Study shows greater survival at medical centers with more experience

A recent study by Chen and colleagues from the Department of Surveillance and Health Policy Research, (Cancer. 2010 ;116:4744-52.) American Cancer Society showed improved survival of patients with advanced laryngeal cancer is the highest when they are treated at high-volume teaching facilities for patients with this type of cancer.
A total of 19,326 patients who were diagnosed with advanced laryngeal cancer (stage III and IV) between 1996 and 2002 and who received treatment chemoradiotherapy, total laryngectomy, or radiotherapy were analyzed from the National Cancer Database.

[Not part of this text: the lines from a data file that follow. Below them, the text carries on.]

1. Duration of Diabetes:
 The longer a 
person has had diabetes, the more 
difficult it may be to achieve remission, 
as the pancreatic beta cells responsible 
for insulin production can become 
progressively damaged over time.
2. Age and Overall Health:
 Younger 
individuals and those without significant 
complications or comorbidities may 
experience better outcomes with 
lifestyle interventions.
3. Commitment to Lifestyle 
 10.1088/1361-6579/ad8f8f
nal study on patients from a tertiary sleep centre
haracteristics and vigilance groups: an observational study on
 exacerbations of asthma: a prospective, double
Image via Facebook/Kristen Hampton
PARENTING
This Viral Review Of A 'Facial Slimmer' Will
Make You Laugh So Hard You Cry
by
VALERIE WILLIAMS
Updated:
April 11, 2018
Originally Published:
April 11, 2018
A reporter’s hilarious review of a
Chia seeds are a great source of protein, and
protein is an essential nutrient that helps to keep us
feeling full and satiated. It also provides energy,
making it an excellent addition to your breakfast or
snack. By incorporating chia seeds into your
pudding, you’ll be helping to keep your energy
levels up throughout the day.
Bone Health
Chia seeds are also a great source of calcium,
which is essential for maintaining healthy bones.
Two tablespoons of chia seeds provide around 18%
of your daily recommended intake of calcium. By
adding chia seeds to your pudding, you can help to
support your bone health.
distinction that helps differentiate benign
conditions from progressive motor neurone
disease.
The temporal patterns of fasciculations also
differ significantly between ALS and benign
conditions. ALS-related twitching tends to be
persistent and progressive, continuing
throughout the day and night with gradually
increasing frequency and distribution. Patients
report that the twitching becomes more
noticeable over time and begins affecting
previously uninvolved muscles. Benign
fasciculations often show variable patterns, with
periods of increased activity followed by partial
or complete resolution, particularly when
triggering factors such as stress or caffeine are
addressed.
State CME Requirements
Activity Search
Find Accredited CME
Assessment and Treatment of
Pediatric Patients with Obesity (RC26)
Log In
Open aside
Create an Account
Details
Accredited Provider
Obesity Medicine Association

Patients were treated with total laryngectomy (37.6%), chemoradiotherapy (29.4%), and radiotherapy alone (33%). Overall, 36.2% of patients were treated at high-volume teaching/research centers (average, 17.1 cases per year). The author found that receiving treatment at high-volume teaching/research facilities was associated with improved survival. Undergoing total laryngectomy also was associated with improved survival.
This findings support what most people had assumed to be the case, that patients with cancer have the best chances for long term survival if they get care at centers with the greatest amount of experience. This is particularly important when the cancer is a relatively infrequent one such as laryngeal cancer.